In this process of liquidation of Dick Smith brand, Deloitte has played an imperative role as an accounts auditor. The company claims that its annual reports of 2015 were based on true and fair view statement which was compiled by the accounting standards. On the other hand, there was no information provided related to the future events and upcoming planning of the company. Substantially, after three days of all the statement shown in the annual reports subsidiaries holdings and perpetual limited were being ceased (Boyd, 2016). Not only this, National Australian Bank and HSBC Bank of Australia with major shareholders AMP were being ceased from shareholders in Dick Smith Holdings. Thus, suspicion over the auditors and top level management was considered strong and opportune. The company that claimed to be clean and with a true and fair view of books had recorded $338,000, for the audit service of $103,927.
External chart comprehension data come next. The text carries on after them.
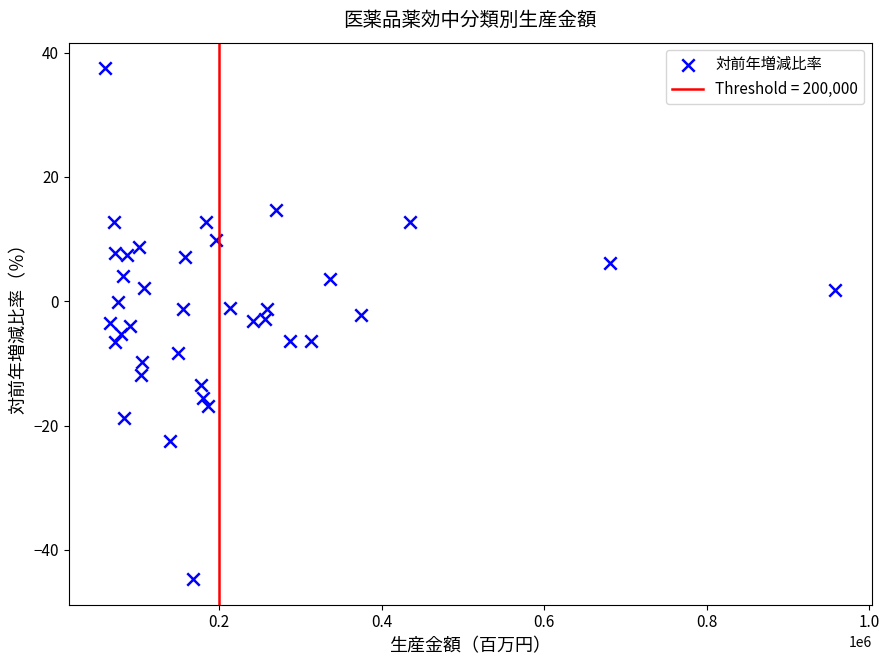

What is the range of X values (max minus min)?

898863.0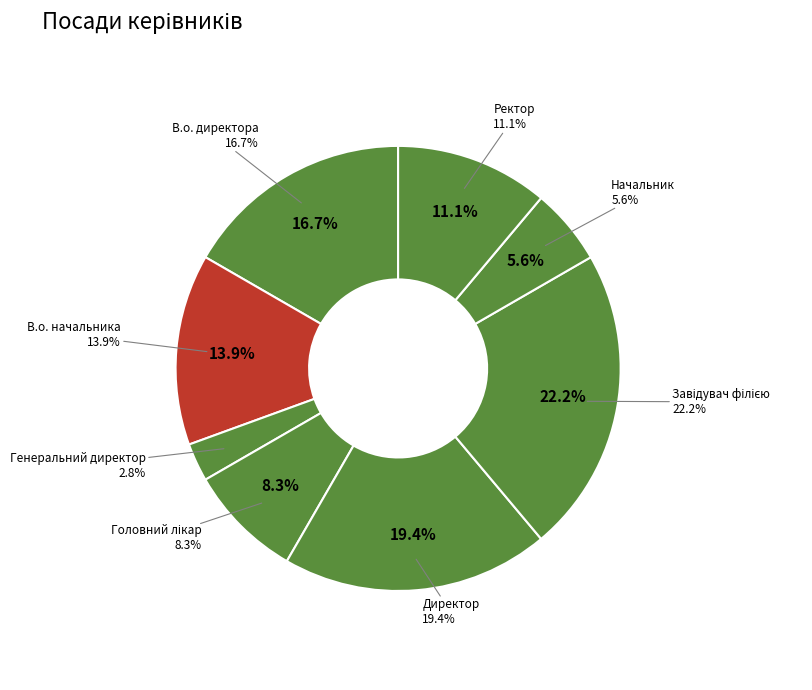

How many segments does this pie chart have?

8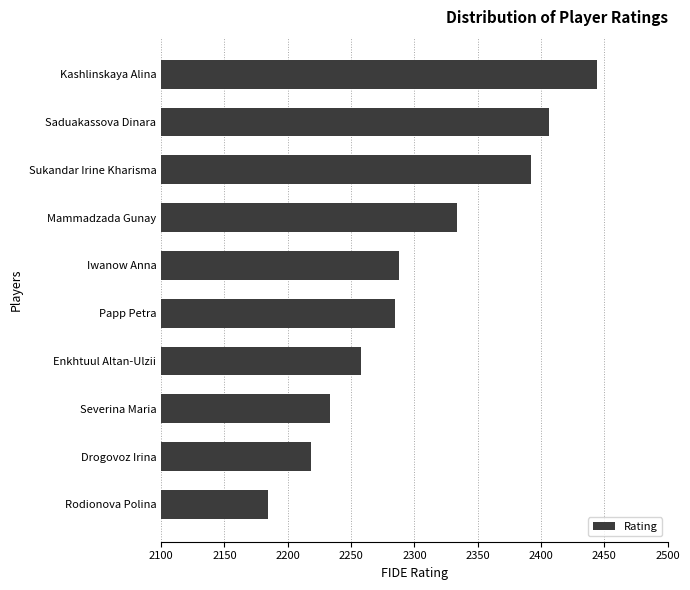

Count the number of data series in this chart.

1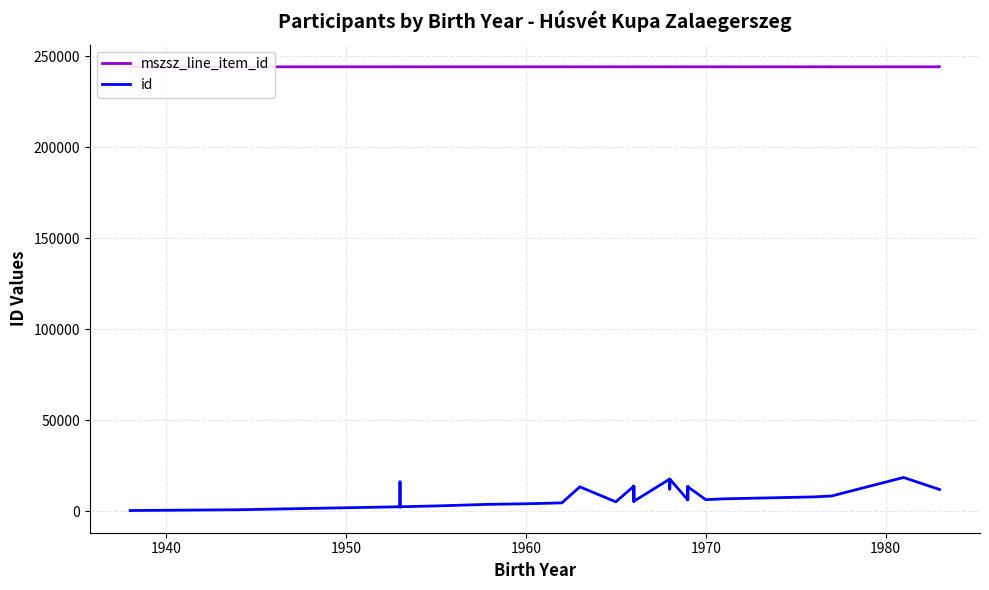

How many lines are shown in the chart?

2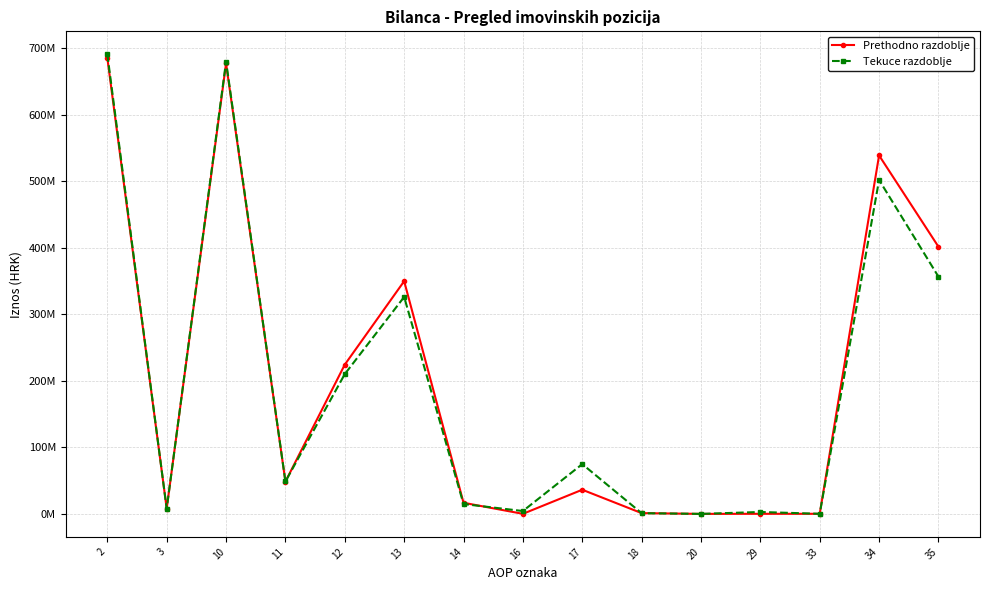

What is the average value of the Tekuce razdoblje series?

194712229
From the above discussion, it can be inferred that Dick Smith Holding case has many folds that provides a clear view on the poor inventory management and some misrepresentation of financial accounting values that led the company’s dissolution in 2015. The company has a doubtful case even after, liquidation with the present owner of the company that is Kagon.com which has an online retailing in technology. It has been absorbed that company suddenly hyped its share prices within a year to $520 million from $115 million only in ASX. Poor inventory management and creating loans and borrowing as well as writing of assets with huge amount, unhinged the position of the company. In addition to this, it has also been concluded that as a profit earning organisation Anchorage capital partner cut off the assets to show profit to its shareholders. Top level management and auditors of the company were also involved in the misrepresentation of the figures as per their statement in the annual reports. Therefore, it can be said that Dick smith case was focused on the poor inventory management and misrepresentation of facts that led to the liquidation of the company.